_Study questions:_
- 1) In the article on police powers during the COVID-19 pandemic, since what date have all provincial law enforcement officers in Ontario been allowed to demand identification?
- 2) Extend the article on police powers during the COVID-19 pandemic, beginning right after its last sentence.

Toronto police evicting a homeless camp downtown during the pandemic, May 15, 2020. Photo: jennifer evans @nejsnave on Twitter.
Toronto police evicting a homeless camp downtown during the pandemic, May 15, 2020. Photo: jennifer evans @nejsnave on Twitter.

Police have been granted even broader powers during the COVID-19 pandemic, putting vulnerable groups, including visible minorities, migrant workers and homeless folks, at greater risk of police harassment and of having their data collected and stored, civil rights advocates say.

Since March 31, all provincial law enforcement officers in Ontario have been authorized to demand identification from people suspected of breaking emergency measures under the Emergency Management and Civil Protection Act (EMCPA).

_Provided data:_
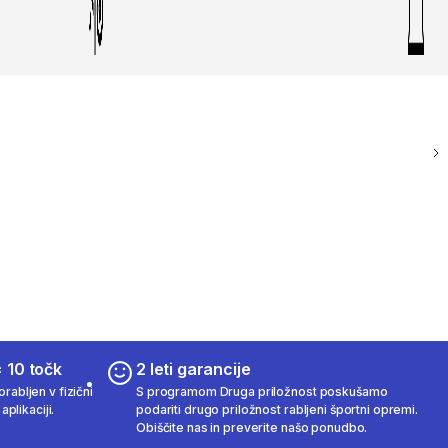
 10 točk
2 leti garancije
rabljen v fizični
S programom Druga priložnost poskušamo
aplikaciji.
podariti drugo priložnost rabljeni športni opremi.
Obiščite nas in preverite našo ponudbo.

_Answers to the exercises:_
- 1) March 31

- 2)
“This is a VERY BAD IDEA,” the Migrant Workers Alliance for Change (MWAC) posted on Facebook on April 1, the day after the sweeping law was rolled out in Ontario. “It puts people without immigration status at immense risk and will be used disproportionately against Black, Brown and poor people.”

Aside from police, the measure effectively deputizes all special constables, such as TTC and community housing constables, municipal bylaw enforcement officers, and First Nations constables with the authority to demand identification and write people up.

“In theory,” said Noa Mendelsohn Aviv, the equality program director at the Canadian Civil Liberties Association (CCLA), “this is not an arbitrary stop. It has to be connected to reasonable grounds to believe that an offence has been committed.”

The problem is that there is a lot of confusion among civilians, and "likely" police officers themselves, about what constitutes “reasonable grounds,” she said.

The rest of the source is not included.